When the capacity of the coal powder industrial boiler is below 40t/h, from the perspective of reducing NOx emissions, it is more appropriate to arrange a single burner at the top or bottom of the boiler. This ensures that the flame of the burner is symmetrical around the center of the furnace, allowing the air from each air channel of the burner to be well integrated with the coal powder, thus achieving low-temperature and low-oxygen design intentions, organizing a reducing atmosphere, and lowering the peak flame temperature. At the same time, it fully utilizes the entire height of the furnace, benefiting the combustion process. Taking Germany, which has long been committed to coal powder industrial boilers, as an example, many of its industrial boiler products adopt the arrangement of burners at the top of the furnace. Compared to the arrangement at the top, the arrangement at the bottom of the furnace is less common. Theoretical analysis shows that the arrangement at the bottom of the furnace has the following advantages: the coal powder burns through the entire furnace, resulting in a longer combustion time and lower ash carbon content; the burner is close to the ground, facilitating installation and maintenance; the shortness of the primary air duct and fewer elbows, positioned lower, can reduce the power consumption of the primary fan; and the enhanced upward draft in the furnace can reduce the power consumption of the induced draft fan.

There are numerous methods for flame measurement, with the interferometric probe technique frequently employed for on-site flame measurements. This method operates effectively in harsh environments and is suitable for point-by-point measurement of flue gas components, temperature, and particulate matter. Many coal powder swirl burners utilize this technique for flame measurement. In recent years, with significant advancements in computer technology, flame monitoring technology based on digital image processing has seen rapid development. Flame images on a 1MW coal powder combustion test bench are collected using a flame monitoring system, analyzing the geometric and brightness parameters of the flame as they vary with load, primary air mass flow rate, and particle size. Visualization-based measurement techniques are used to study the co-combustion flame of coal and biomass on the combustion test bench, analyzing the characteristics of ignition point, brightness, temperature, and vibration frequency as they change with biomass type and blending ratio. Combining this with traditional flame measurement techniques like thermocouples and flue gas analyzers, the characteristics of the co-combustion flame are analyzed. Flame image processing technology has enabled the measurement and three-dimensional reconstruction of the internal temperature field of boilers, analyzing the characteristics of the furnace temperature as it varies with boiler load. There is little research on the visualization of coal powder swirl burners' flames in power plant boilers.

The reasons for the thermal and mechanical stress impacts of coal powder burners are as follows:

I. Effects of thermal stress. The rotary kiln burner is located at the front kiln mouth, where the working environment temperature ranges from approximately 600℃ to 1300℃, with high temperatures and a wide fluctuation range. Due to the refractory material of the coal powder burner being a poor thermal conductor, the differences in temperature cause different thermal expansion coefficients, leading to cracks forming in the unevenly heated areas after some use.

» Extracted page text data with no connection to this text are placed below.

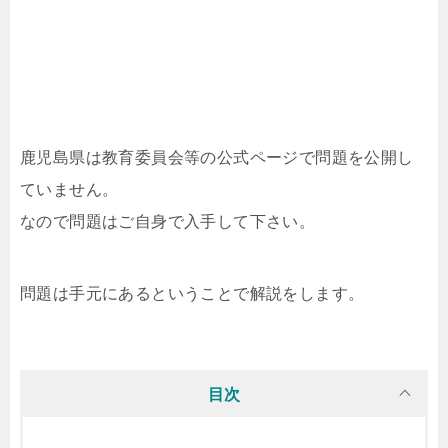
鹿児島県は教育委員会等の公式ページで問題を公開し
ていません。
なので問題はご自身で入手して下さい。
問題は手元にあるということで解説をします。
目次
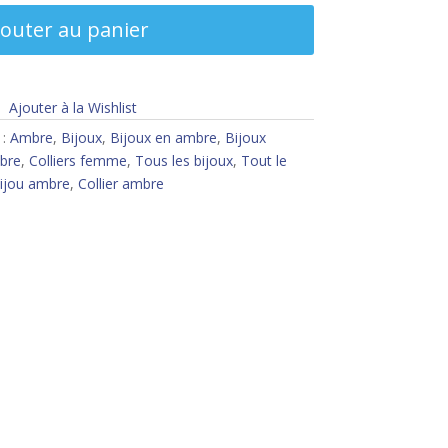
jouter au panier
Ajouter à la Wishlist
 :
Ambre
,
Bijoux
,
Bijoux en ambre
,
Bijoux
mbre
,
Colliers femme
,
Tous les bijoux
,
Tout le
ijou ambre
,
Collier ambre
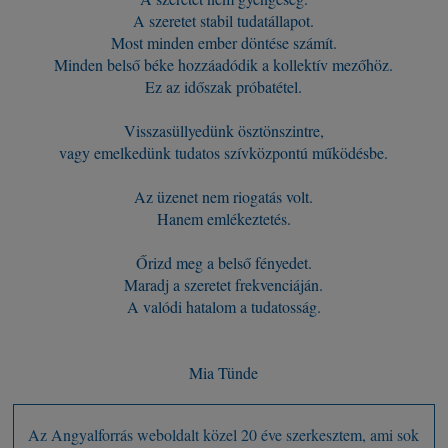
A szeretet stabil tudatállapot.
Most minden ember döntése számít.
Minden belső béke hozzáadódik a kollektív mezőhöz.
Ez az időszak próbatétel.
Visszasüllyedünk ösztönszintre,
vagy emelkedünk tudatos szívközpontú működésbe.
Az üzenet nem riogatás volt.
Hanem emlékeztetés.
Őrizd meg a belső fényedet.
Maradj a szeretet frekvenciáján.
A valódi hatalom a tudatosság.
Mia Tünde
Az Angyalforrás weboldalt közel 20 éve szerkesztem, ami sok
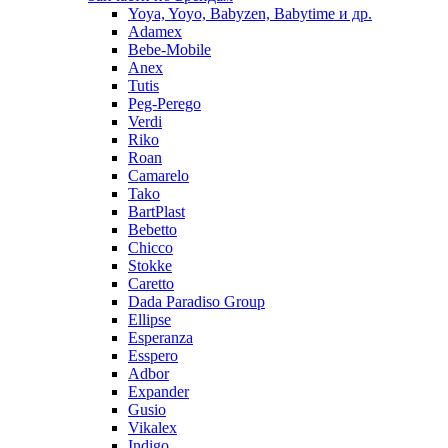
Yoya, Yoyo, Babyzen, Babytime и др.
Adamex
Bebe-Mobile
Anex
Tutis
Peg-Perego
Verdi
Riko
Roan
Camarelo
Tako
BartPlast
Bebetto
Chicco
Stokke
Caretto
Dada Paradiso Group
Ellipse
Esperanza
Esspero
Adbor
Expander
Gusio
Vikalex
Indigo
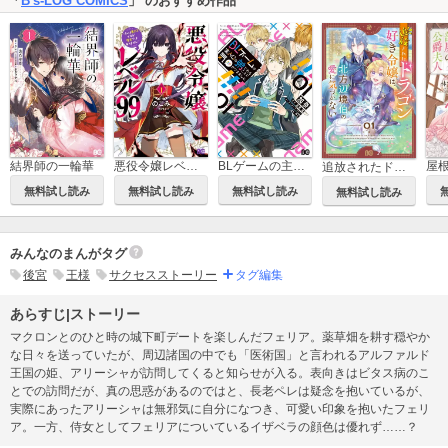
「
B's-LOG COMICS
」 のおすすめ作品
結界師の一輪華
悪役令嬢レベル99 ～私は裏ボスですが魔王ではありません～
BLゲームの主人公の弟であることに気がつきました
追放されたドラゴン好き令嬢は、北方辺境伯の愛に気づかない
無料試し読み
無料試し読み
無料試し読み
無料試し読み
みんなのまんがタグ
後宮
王様
サクセスストーリー
タグ編集
あらすじ|ストーリー
マクロンとのひと時の城下町デートを楽しんだフェリア。薬草畑を耕す穏やか
な日々を送っていたが、周辺諸国の中でも「医術国」と言われるアルファルド
王国の姫、アリーシャが訪問してくると知らせが入る。表向きはビタス病のこ
とでの訪問だが、真の思惑があるのではと、長老ペレは疑念を抱いているが、
実際にあったアリーシャは無邪気に自分になつき、可愛い印象を抱いたフェリ
ア。一方、侍女としてフェリアについているイザベラの顔色は優れず……？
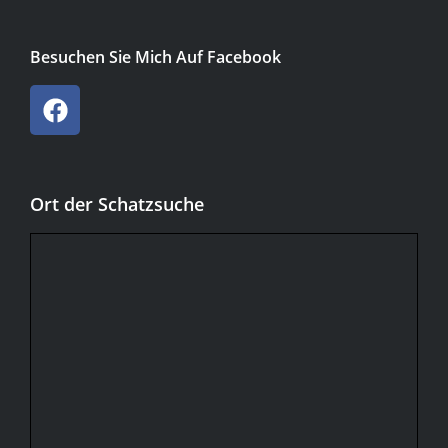
Besuchen Sie Mich Auf Facebook
Ort der Schatzsuche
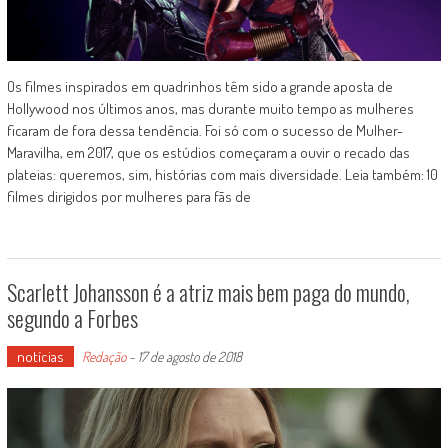
Os filmes inspirados em quadrinhos têm sido a grande aposta de
Hollywood nos últimos anos, mas durante muito tempo as mulheres
ficaram de fora dessa tendência. Foi só com o sucesso de Mulher-
Maravilha, em 2017, que os estúdios começaram a ouvir o recado das
plateias: queremos, sim, histórias com mais diversidade. Leia também: 10
filmes dirigidos por mulheres para fãs de
Scarlett Johansson é a atriz mais bem paga do mundo,
segundo a Forbes
notícias
Redação
-
17 de agosto de 2018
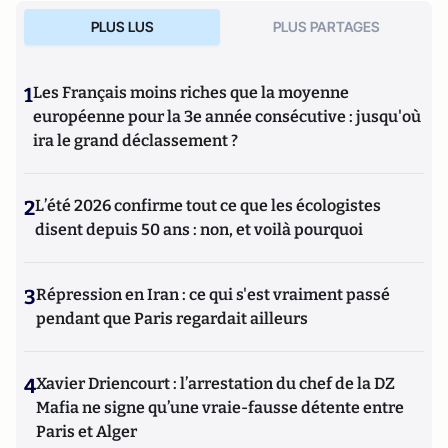
PLUS LUS
PLUS PARTAGES
1
Les Français moins riches que la moyenne
européenne pour la 3e année consécutive : jusqu'où
ira le grand déclassement ?
2
L’été 2026 confirme tout ce que les écologistes
disent depuis 50 ans : non, et voilà pourquoi
3
Répression en Iran : ce qui s'est vraiment passé
pendant que Paris regardait ailleurs
4
Xavier Driencourt : l’arrestation du chef de la DZ
Mafia ne signe qu’une vraie-fausse détente entre
Paris et Alger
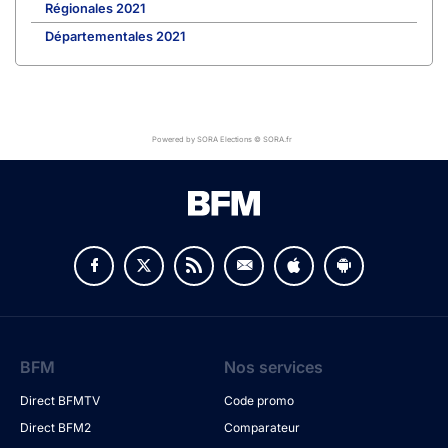
Régionales 2021
Départementales 2021
Powered by SORA Elections © SORA.fr
BFM
Nos services
Direct BFMTV
Code promo
Direct BFM2
Comparateur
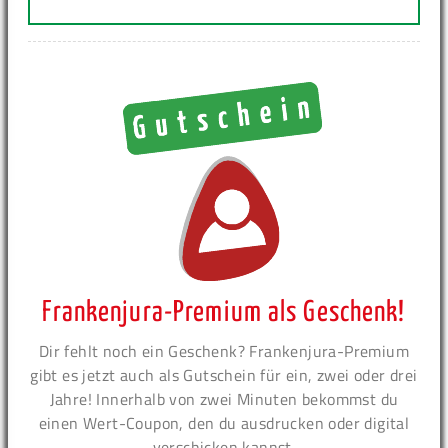
Frankenjura-Premium als Geschenk!
Dir fehlt noch ein Geschenk? Frankenjura-Premium
gibt es jetzt auch als Gutschein für ein, zwei oder drei
Jahre! Innerhalb von zwei Minuten bekommst du
einen Wert-Coupon, den du ausdrucken oder digital
verschicken kannst.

The impact of mechanical stress: The high-temperature secondary air, blown into the rotary kiln from beneath the coal powder burner by the cooler, carries a certain amount of clinker dust. This causes significant erosion beneath the coal powder burner. Over time, cracks may gradually enlarge, exposing internal fasteners. At high temperatures, the welds on these fasteners can melt, and due to gravity, the fasteners and the castable material may fall off, exposing the metal shell of the burner. Without the castable material's protection, the burner is prone to cracks under high temperatures. Once cracks form, leading to air leakage, the burner becomes unusable.

The combustion characteristics of coal powder depend on the flow characteristics at the inlets and outlets of the burner, making the study of the flow field there crucial. Some scholars believe that the structure of the inlets and outlets of the burner significantly affects the distribution of the flow field, the movement of solid particles, the stable combustion of flames, and the formation of NOx. The recirculation zone formed behind the baffles at the primary air inlet is conducive to the combustion of coal powder, and this zone is distinctly visible when the baffle is 80mm away from the primary air inlet. Dong Xiaolin suggests that the formation of the recirculation zone at the burner inlets and outlets is closely related to the diameter of the burner inlets and outlets and the angle of the secondary air. The angle of the secondary air intake should not be too large, otherwise, the phenomenon of air "skimming" may occur. To further explore the influencing factors of the flow field at the burner inlets and outlets, some scholars have conducted experimental and simulation studies on how the structure of the burner and actual operating parameters affect flow characteristics.